See if we’ve answered your questions below.

What role do parents play in ensuring safety for youth at parties?

When it comes to planning parties for teenagers and young people, parents hold a great deal of responsibility. Enjoying and celebrating life with friends is all a part of young people experiencing more and more independence. Parents want young people to do so without causing harm to themselves or those around them.

Parents also have more capacity to plan for emergencies or have a Plan B (planned together) in case something goes wrong and there needs to be a pivot. This creates a sense of reassurance and also helps young people understand the value of being prepared.

How can young people prepare for unplanned scenarios?

Adult influencers need to take on a more active role and help young people organise more responsible parties where both invitees and their parents feel comfortable that the party has been thoughtfully organised without the risk of bullying, excessive alcohol or drug use, party-crashers, or violence.

The best way to make this happen is to prepare a checklist that addresses all the concerns and risks associated with parties with teens and young people and a plan to make sure that everything is under control should anything go wrong.

Young people should also be aware of the right to turn away any guests or ask them to leave if they’re creating a potentially risky situation for the attendees.

How does Youthsafe prepare young people for social situations like partying?

Our services and programs are designed using evidence-based strategies where our approach to addressing safety in any scenario is based on three core beliefs.

  1. 1
    Negative judgments regarding young people’s behaviour without a clear understanding of the impact of brain development can be detrimental
  2. 2
    Shock tactics are ineffective in impacting long-term behaviour change
  3. 3
    A comprehensive whole-of-community approach to safety is needed rather than just targeting young people and expecting safer behaviour

Are alcohol-related injuries among young people prevalent?

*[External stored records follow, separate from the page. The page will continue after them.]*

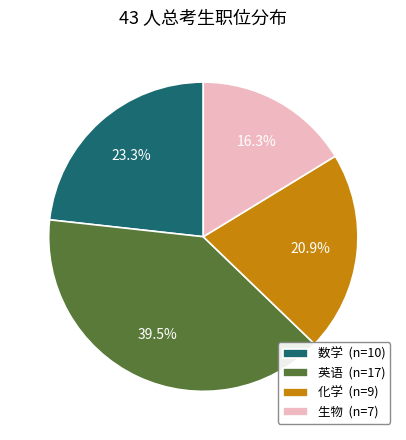

To the nearest percent, what is the average slice percentage?

25%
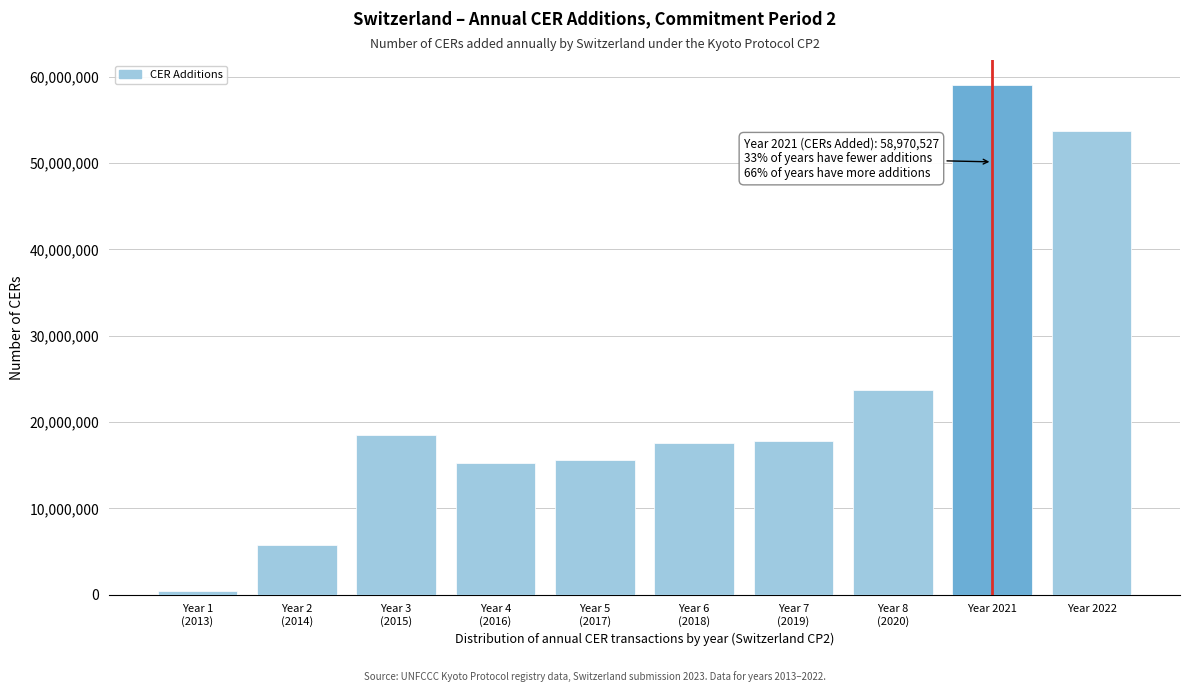

Reading left to right, what are all the values shown in this chart?

403959	5726518	18554908	15213355	15617535	17573512	17834868	23760094	58970527	53641818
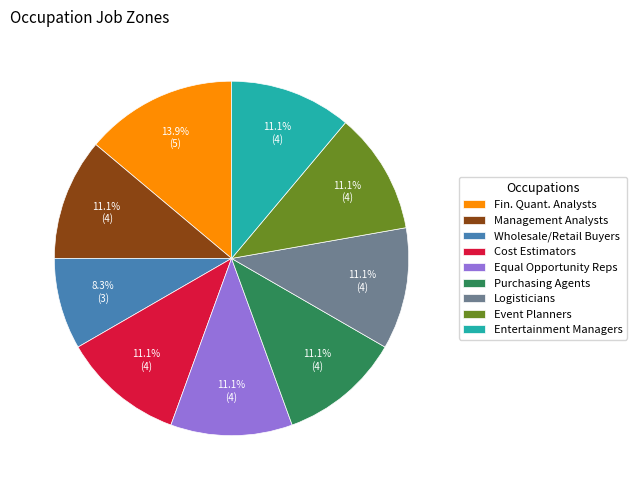

Combined, do Management Analysts and Cost Estimators account for over 50%?

No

According to research approximately 40% of the population aged 14 and over consume alcohol at least once a week while 5% drink alcohol daily (AIHW, 2019). 13% of deaths among Australians who are 14-17 years of age are alcohol-related with around 200 young people between 15 and 24 being hospitalised each week due to alcohol-related injuries (AIFS, 2021).

At Youthsafe, we have programs that can help young people understand these risks and take necessary precautions to ensure their safety and create a safer social environment for those around them.